Key Experimental Results

Main Results (Exhaustive Evaluation of All ADMGs)

Number of Variables Hard Intervention MEC Soft Intervention MEC Ratio (Hard/Soft)
n=2 2.03 2.93 0.69
n=3 19.50 30.57 0.64
n=4 (Complete DAG) 721.37 1529.57 0.47
n=5 (Sampling) 0.028 0.061 0.46

Ablation Study: Impact of Confounder Density (\(n=5\))

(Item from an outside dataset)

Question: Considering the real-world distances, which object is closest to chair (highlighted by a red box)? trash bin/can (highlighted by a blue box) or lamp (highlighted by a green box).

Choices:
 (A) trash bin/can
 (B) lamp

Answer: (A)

Bidirectional Edge Density \(\rho\) Hard/Soft Ratio
\(\rho=0.1\) (Low Confounding) 0.804
\(\rho=0.5\) (Medium Confounding) 0.459
\(\rho=0.9\) (High Confounding) 0.365

Key Findings

  • Hard intervention advantages grow with graph scale: 31% reduction for \(n=2\) versus a 53% reduction for \(n=4\).
  • More confounding enhances the benefit of hard interventions: Under high confounding (\(\rho=0.9\)), the MEC is reduced by 63.5%.
  • Non-local effects are key: Hard interventions disrupt inducing paths between distant variables by removing incoming edges.

Highlights & Insights

  • Non-local information of hard interventions quantified for the first time: Beyond theoretical superiority, experiments provide concrete reduction ratios.
  • Rule 4 of the generalized do-calculus unifies extreme cases: Laying the foundation for future work on hybrid hard/soft interventions.
  • Symmetrization strategy of Twin Augmented MAGs: Expresses unobservable constraints using observables, enabling learning based on pairwise distributions.

Limitations & Future Work

  • Only the soundness of the algorithm is proven, leaving completeness unproven.
  • The h-faithfulness assumption is difficult to verify in real-world data.
  • Computational complexity explodes under multiple interventional targets (due to the \(\binom{k}{2}\) pairwise graph construction).
  • Lack of experiments on large-scale graphs (\(n > 6\)).
  • vs Causal Discovery via Soft Interventions (e.g., GIES): Hard interventions provide more information, leading to smaller MECs.
  • vs FCI Algorithm: This work extends FCI to handle constraints unique to hard interventions.

Rating

  • Novelty: ⭐⭐⭐⭐⭐ First systematic theoretical framework for causal discovery under hard interventions.
  • Experimental Thoroughness: ⭐⭐⭐ Exhaustive and sampling-based experiments, but lacks real-world data and finite-sample analysis.
  • Writing Quality: ⭐⭐⭐⭐ Theory is rigorous, with complete defining concepts and theorem systems.
  • Value: ⭐⭐⭐⭐ Provides new theoretical tools and algorithmic foundations for causal discovery.